__Source information__

- - - - -

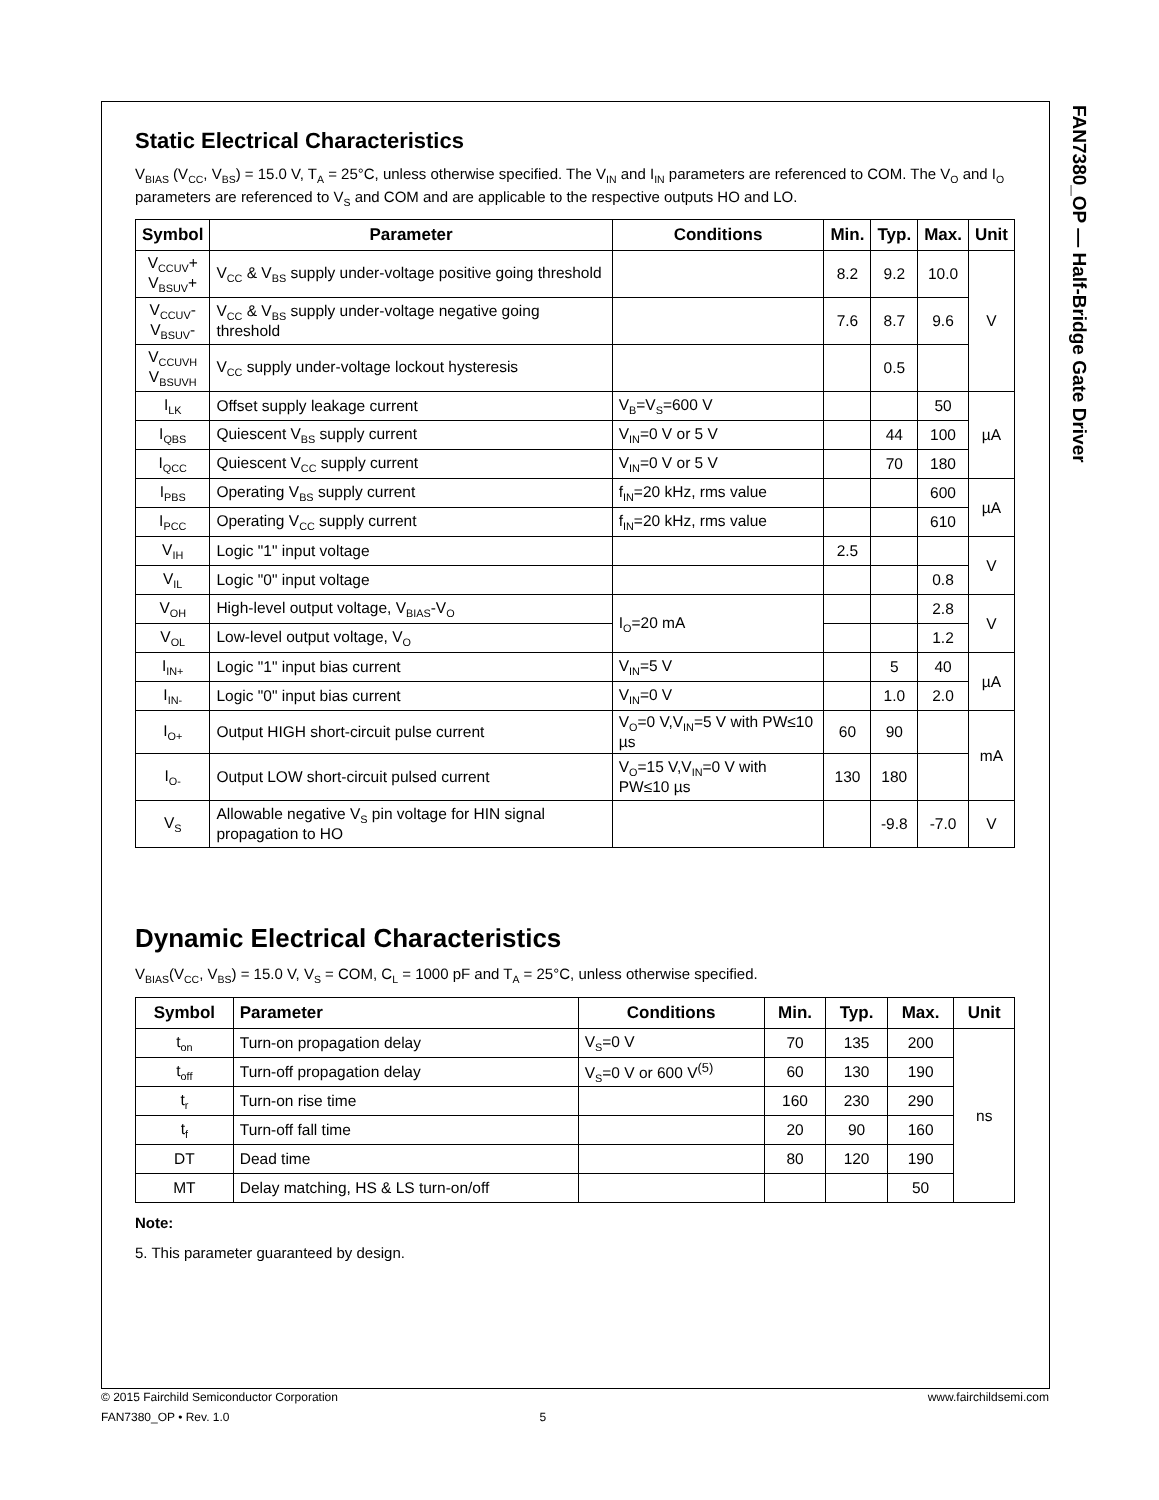Static Electrical Characteristics
V<sub>BIAS</sub> (V<sub>CC</sub>, V<sub>BS</sub>) = 15.0 V, T<sub>A</sub> = 25°C, unless otherwise specified. The V<sub>IN</sub> and I<sub>IN</sub> parameters are referenced to COM. The V<sub>O</sub> and I<sub>O</sub> parameters are referenced to V<sub>S</sub> and COM and are applicable to the respective outputs HO and LO.
| Symbol | Parameter | Conditions | Min. | Typ. | Max. | Unit |
| --- | --- | --- | --- | --- | --- | --- |
| V<sub>CCUV</sub>+ V<sub>BSUV</sub>+ | V<sub>CC</sub> & V<sub>BS</sub> supply under-voltage positive going threshold | | 8.2 | 9.2 | 10.0 | V |
| V<sub>CCUV</sub>- V<sub>BSUV</sub>- | V<sub>CC</sub> & V<sub>BS</sub> supply under-voltage negative going threshold | | 7.6 | 8.7 | 9.6 | |
| V<sub>CCUVH</sub> V<sub>BSUVH</sub> | V<sub>CC</sub> supply under-voltage lockout hysteresis | | | 0.5 | | |
| I<sub>LK</sub> | Offset supply leakage current | V<sub>B</sub>=V<sub>S</sub>=600 V | | | 50 | µA |
| I<sub>QBS</sub> | Quiescent V<sub>BS</sub> supply current | V<sub>IN</sub>=0 V or 5 V | | 44 | 100 | |
| I<sub>QCC</sub> | Quiescent V<sub>CC</sub> supply current | V<sub>IN</sub>=0 V or 5 V | | 70 | 180 | |
| I<sub>PBS</sub> | Operating V<sub>BS</sub> supply current | f<sub>IN</sub>=20 kHz, rms value | | | 600 | µA |
| I<sub>PCC</sub> | Operating V<sub>CC</sub> supply current | f<sub>IN</sub>=20 kHz, rms value | | | 610 | |
| V<sub>IH</sub> | Logic "1" input voltage | | 2.5 | | | V |
| V<sub>IL</sub> | Logic "0" input voltage | | | | 0.8 | |
| V<sub>OH</sub> | High-level output voltage, V<sub>BIAS</sub>-V<sub>O</sub> | I<sub>O</sub>=20 mA | | | 2.8 | V |
| V<sub>OL</sub> | Low-level output voltage, V<sub>O</sub> | | | | 1.2 | |
| I<sub>IN+</sub> | Logic "1" input bias current | V<sub>IN</sub>=5 V | | 5 | 40 | µA |
| I<sub>IN-</sub> | Logic "0" input bias current | V<sub>IN</sub>=0 V | | 1.0 | 2.0 | |
| I<sub>O+</sub> | Output HIGH short-circuit pulse current | V<sub>O</sub>=0 V,V<sub>IN</sub>=5 V with PW≤10 µs | 60 | 90 | | mA |
| I<sub>O-</sub> | Output LOW short-circuit pulsed current | V<sub>O</sub>=15 V,V<sub>IN</sub>=0 V with PW≤10 µs | 130 | 180 | | |
| V<sub>S</sub> | Allowable negative V<sub>S</sub> pin voltage for HIN signal propagation to HO | | | -9.8 | -7.0 | V |
Dynamic Electrical Characteristics
V<sub>BIAS</sub>(V<sub>CC</sub>, V<sub>BS</sub>) = 15.0 V, V<sub>S</sub> = COM, C<sub>L</sub> = 1000 pF and T<sub>A</sub> = 25°C, unless otherwise specified.
| Symbol | Parameter | Conditions | Min. | Typ. | Max. | Unit |
| --- | --- | --- | --- | --- | --- | --- |
| t<sub>on</sub> | Turn-on propagation delay | V<sub>S</sub>=0 V | 70 | 135 | 200 | ns |
| t<sub>off</sub> | Turn-off propagation delay | V<sub>S</sub>=0 V or 600 V<sup>(5)</sup> | 60 | 130 | 190 | |
| t<sub>r</sub> | Turn-on rise time | | 160 | 230 | 290 | |
| t<sub>f</sub> | Turn-off fall time | | 20 | 90 | 160 | |
| DT | Dead time | | 80 | 120 | 190 | |
| MT | Delay matching, HS & LS turn-on/off | | | | 50 | |
Note:
5. This parameter guaranteed by design.
FAN7380_OP — Half-Bridge Gate Driver
© 2015 Fairchild Semiconductor Corporation www.fairchildsemi.com
FAN7380_OP • Rev. 1.0 5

- - - - -

__Exercise goal__
Word for word, retype all of the data above, but include no pictures.

__Result of the exercise__
Static Electrical Characteristics
V<sub>BIAS</sub> (V<sub>CC</sub>, V<sub>BS</sub>) = 15.0 V, T<sub>A</sub> = 25°C, unless otherwise specified. The V<sub>IN</sub> and I<sub>IN</sub> parameters are referenced to COM. The V<sub>O</sub> and I<sub>O</sub> parameters are referenced to V<sub>S</sub> and COM and are applicable to the respective outputs HO and LO.
| Symbol | Parameter | Conditions | Min. | Typ. | Max. | Unit |
| --- | --- | --- | --- | --- | --- | --- |
| V<sub>CCUV</sub>+ V<sub>BSUV</sub>+ | V<sub>CC</sub> & V<sub>BS</sub> supply under-voltage positive going threshold | | 8.2 | 9.2 | 10.0 | V |
| V<sub>CCUV</sub>- V<sub>BSUV</sub>- | V<sub>CC</sub> & V<sub>BS</sub> supply under-voltage negative going threshold | | 7.6 | 8.7 | 9.6 | |
| V<sub>CCUVH</sub> V<sub>BSUVH</sub> | V<sub>CC</sub> supply under-voltage lockout hysteresis | | | 0.5 | | |
| I<sub>LK</sub> | Offset supply leakage current | V<sub>B</sub>=V<sub>S</sub>=600 V | | | 50 | µA |
| I<sub>QBS</sub> | Quiescent V<sub>BS</sub> supply current | V<sub>IN</sub>=0 V or 5 V | | 44 | 100 | |
| I<sub>QCC</sub> | Quiescent V<sub>CC</sub> supply current | V<sub>IN</sub>=0 V or 5 V | | 70 | 180 | |
| I<sub>PBS</sub> | Operating V<sub>BS</sub> supply current | f<sub>IN</sub>=20 kHz, rms value | | | 600 | µA |
| I<sub>PCC</sub> | Operating V<sub>CC</sub> supply current | f<sub>IN</sub>=20 kHz, rms value | | | 610 | |
| V<sub>IH</sub> | Logic "1" input voltage | | 2.5 | | | V |
| V<sub>IL</sub> | Logic "0" input voltage | | | | 0.8 | |
| V<sub>OH</sub> | High-level output voltage, V<sub>BIAS</sub>-V<sub>O</sub> | I<sub>O</sub>=20 mA | | | 2.8 | V |
| V<sub>OL</sub> | Low-level output voltage, V<sub>O</sub> | | | | 1.2 | |
| I<sub>IN+</sub> | Logic "1" input bias current | V<sub>IN</sub>=5 V | | 5 | 40 | µA |
| I<sub>IN-</sub> | Logic "0" input bias current | V<sub>IN</sub>=0 V | | 1.0 | 2.0 | |
| I<sub>O+</sub> | Output HIGH short-circuit pulse current | V<sub>O</sub>=0 V,V<sub>IN</sub>=5 V with PW≤10 µs | 60 | 90 | | mA |
| I<sub>O-</sub> | Output LOW short-circuit pulsed current | V<sub>O</sub>=15 V,V<sub>IN</sub>=0 V with PW≤10 µs | 130 | 180 | | |
| V<sub>S</sub> | Allowable negative V<sub>S</sub> pin voltage for HIN signal propagation to HO | | | -9.8 | -7.0 | V |
Dynamic Electrical Characteristics
V<sub>BIAS</sub>(V<sub>CC</sub>, V<sub>BS</sub>) = 15.0 V, V<sub>S</sub> = COM, C<sub>L</sub> = 1000 pF and T<sub>A</sub> = 25°C, unless otherwise specified.
| Symbol | Parameter | Conditions | Min. | Typ. | Max. | Unit |
| --- | --- | --- | --- | --- | --- | --- |
| t<sub>on</sub> | Turn-on propagation delay | V<sub>S</sub>=0 V | 70 | 135 | 200 | ns |
| t<sub>off</sub> | Turn-off propagation delay | V<sub>S</sub>=0 V or 600 V<sup>(5)</sup> | 60 | 130 | 190 | |
| t<sub>r</sub> | Turn-on rise time | | 160 | 230 | 290 | |
| t<sub>f</sub> | Turn-off fall time | | 20 | 90 | 160 | |
| DT | Dead time | | 80 | 120 | 190 | |
| MT | Delay matching, HS & LS turn-on/off | | | | 50 | |
Note:
5. This parameter guaranteed by design.
FAN7380_OP — Half-Bridge Gate Driver
© 2015 Fairchild Semiconductor Corporation www.fairchildsemi.com
FAN7380_OP • Rev. 1.0 5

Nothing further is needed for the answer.